City, state, and hospital officials praised the project and its potential for economic development. The goal was to open the medical tourism center in 2017, but it appears it will take awhile longer for the project to come to fruition.
Draped over the fence outside the former Lunn and Sweet shoe factory in Auburn, banners display artist depictions of what the future facility might look like. But aside from the banners and some fencing outside, not much else at the site appears to have changed since last year’s announcement by Chinese investment company Miracle Enterprise.
Auburn Mayor Jonathan LaBonte says the press conference may have been a bit premature.
“But word had gotten out that they had acquired the former shoe shop, so a public announcement was put together so people could know what was being proposed,” he says.

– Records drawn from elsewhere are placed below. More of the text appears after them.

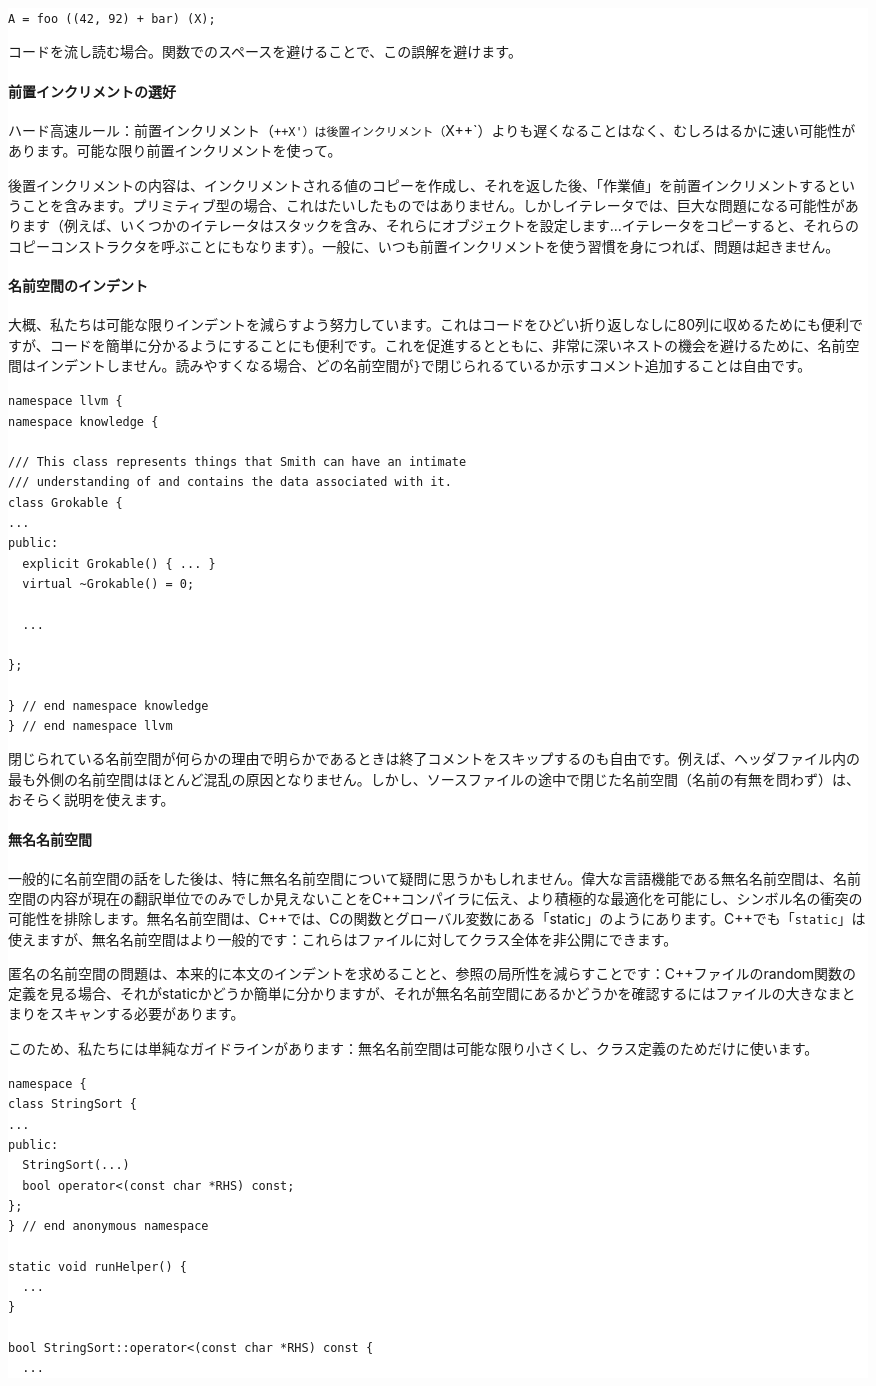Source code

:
 ```cpp:例
A = foo ((42, 92) + bar) (X);
```

コードを流し読む場合。関数でのスペースを避けることで、この誤解を避けます。

#### 前置インクリメントの選好

ハード高速ルール：前置インクリメント（`++X'）は後置インクリメント（`X++`）よりも遅くなることはなく、むしろはるかに速い可能性があります。可能な限り前置インクリメントを使って。

後置インクリメントの内容は、インクリメントされる値のコピーを作成し、それを返した後、「作業値」を前置インクリメントするということを含みます。プリミティブ型の場合、これはたいしたものではありません。しかしイテレータでは、巨大な問題になる可能性があります（例えば、いくつかのイテレータはスタックを含み、それらにオブジェクトを設定します...イテレータをコピーすると、それらのコピーコンストラクタを呼ぶことにもなります）。一般に、いつも前置インクリメントを使う習慣を身につれば、問題は起きません。

#### 名前空間のインデント

大概、私たちは可能な限りインデントを減らすよう努力しています。これはコードをひどい折り返しなしに80列に収めるためにも便利ですが、コードを簡単に分かるようにすることにも便利です。これを促進するとともに、非常に深いネストの機会を避けるために、名前空間はインデントしません。読みやすくなる場合、どの名前空間が`}`で閉じられるているか示すコメント追加することは自由です。

```cpp:例
namespace llvm {
namespace knowledge {

/// This class represents things that Smith can have an intimate
/// understanding of and contains the data associated with it.
class Grokable {
...
public:
  explicit Grokable() { ... }
  virtual ~Grokable() = 0;

  ...

};

} // end namespace knowledge
} // end namespace llvm
```

閉じられている名前空間が何らかの理由で明らかであるときは終了コメントをスキップするのも自由です。例えば、ヘッダファイル内の最も外側の名前空間はほとんど混乱の原因となりません。しかし、ソースファイルの途中で閉じた名前空間（名前の有無を問わず）は、おそらく説明を使えます。

#### 無名名前空間

一般的に名前空間の話をした後は、特に無名名前空間について疑問に思うかもしれません。偉大な言語機能である無名名前空間は、名前空間の内容が現在の翻訳単位でのみでしか見えないことをC++コンパイラに伝え、より積極的な最適化を可能にし、シンボル名の衝突の可能性を排除します。無名名前空間は、C++では、Cの関数とグローバル変数にある「static」のようにあります。C++でも「`static`」は使えますが、無名名前空間はより一般的です：これらはファイルに対してクラス全体を非公開にできます。

匿名の名前空間の問題は、本来的に本文のインデントを求めることと、参照の局所性を減らすことです：C++ファイルのrandom関数の定義を見る場合、それがstaticかどうか簡単に分かりますが、それが無名名前空間にあるかどうかを確認するにはファイルの大きなまとまりをスキャンする必要があります。

このため、私たちには単純なガイドラインがあります：無名名前空間は可能な限り小さくし、クラス定義のためだけに使います。

```cpp:OK
namespace {
class StringSort {
...
public:
  StringSort(...)
  bool operator<(const char *RHS) const;
};
} // end anonymous namespace

static void runHelper() {
  ...
}

bool StringSort::operator<(const char *RHS) const {
  ...
```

That proposal is a 200-room recovery center that will cater to wealthy Chinese tourists seeking medical care. Those with known health conditions can stay at the center while getting treatment at Central Maine Medical Center for things like cancer and diabetes. Those seeking elective health care, such as anti-aging treatments, will get a work-up upon their arrival, said Miracle Enterprise representative Michelle Xu during last year’s press conference.
“So that would include physical examination or stem cell analysis, or genetic analysis and testings, and after all of that is done, we’ll be able to analyze the health condition of the patient and what he or she needs,” she says.
Since the announcement, LaBonte says, Miracle Enterprise has been working in China to attract investors.
“That work on a 40-plus millon-dollar project — that’s just the construction side of the building — was likely going to take time,” he says.
Meanwhile, LaBonte says, the city of Auburn is doing what it can to create the necessary infrastructure to support development at the old shoe factory.
“To turn that 180,000 square foot building into a downtown building that can accommodate visitors, employees, patients,” he says, “means road improvements, utility improvements, sidewalk and parking improvements.”
As LaBonte looks for funding at the state and federal level to support infrastructure improvements, Central Maine Medical Center CEO Peter Chalke says the hospital is a partner in the medical tourism project and is doing its part to prepare.
“We have a clinical affiliation with Mass General,” he says. “As you might expect, they see about 2,000 foreign patients a year from 100 different countries.”
Chalke says he spent a day at Massachusetts General a couple months ago to learn how CMMC can support foreign patients, and he says he has been in regular touch with a contact for Miracle Enterprise. But that 2017 deadline? Chalke says it’s unrealistic, though he’s confident the medical tourism center will come.
“I’m an optimist. These things are difficult. This is a difficult project. We’re talking about an old mill, in Auburn, Maine. We’re talking about a group from China,” he says. “I mean, it couldn’t get much more complicated than this one.”
One thing that could spur the project along is Maine’s hoped-for designation as an EB-5 regional center. EB-5, explains John Endicott of the Finance Authority of Maine, is a federal program designed to attract foreign investors in local economies.
“With every $500,000 investment a foreign investor makes in an approved project, they must create 10 jobs as well,” he says.
In exchange, those investors get expedited consideration for a green card.
Endicott submitted an EB-5 application for Maine last December. It can take a year for the federal government to process applications, but Endicott is optimistic Maine will be approved.
If so, he says, the Finance Authority will offer to work with Miracle Enterprise to help them take advantage of the program.